Rand Paul's do-or-die health care demands
Rand Paul, who has become a do-or-die vote for the Republicans' last-ditch effort to repeal and replace the Affordable Care Act, is sending a list to the White House of what it would take to get him from no to yes.
We've obtained the list and, if the White House and Senate Majority Leader Mitch McConnell accept Paul's demands, it's hard to see how they'd stop at least half a dozen moderate Republican senators dropping their support for the Graham-Cassidy health care bill.
Why this matters: This could definitively kill Graham-Cassidy. President Trump, who has a warm personal relationship with Paul, hasn't given up winning his support for the bill, even though the Kentucky senator has relentlessly and publicly attacked the legislation. Trump continues to personally lobby Paul and administration officials believe they've got a better chance of flipping him than they do to convince the moderate Sen. Susan Collins to vote for the bill.
Here's what Paul is asking the White House to do:
- Cut the Affordable Care Act spending way back. He says that "only a significant reassessment of this trillion-dollar spending regime would get my support." The problem with this demand is that if you have deep cuts in health care spending you will push away other moderate Republicans, and not just Collins and Alaska's Lisa Murkowski.

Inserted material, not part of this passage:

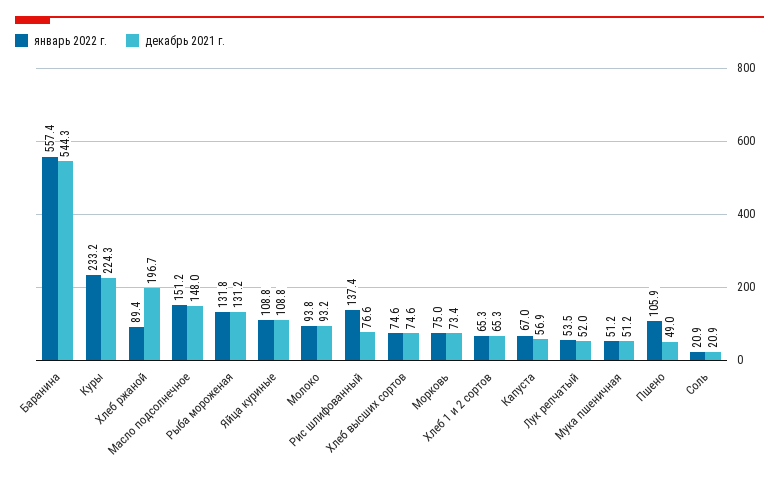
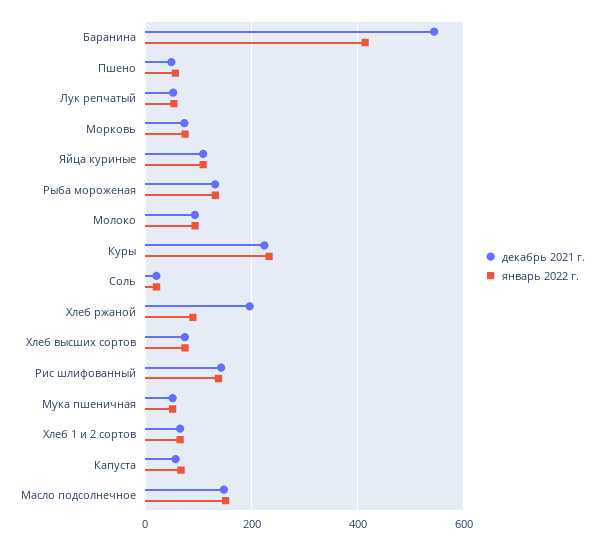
январь 2022 г., Баранина: 557.4 -> 420
декабрь 2021 г., Рис шлифованный: 76.6 -> 140
январь 2022 г., Пшено: 105.9 -> 60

- Scrap way more Affordable Care Act regulations. He says that states should "have to opt into ACA regulations," rather than having to opt out. The problem with this demand is that it only appeals to conservatives. You'd get Ted Cruz on board but still lose other moderate Republicans.
- Expand association health plans, which would let small businesses and individuals band together to buy health insurance. The problem with this demand is that Republican leaders have already determined they can't do this through the budget reconciliation rules.
Bottom line: Republicans have already lost John McCain; they can only afford to lose one more senator. Nobody I've spoken to thinks Collins is gettable. Therefore Paul and Murkowski become the decisive votes. Paul's list of demands suggest he's not an absolute no, but his conditions may be impossible to meet.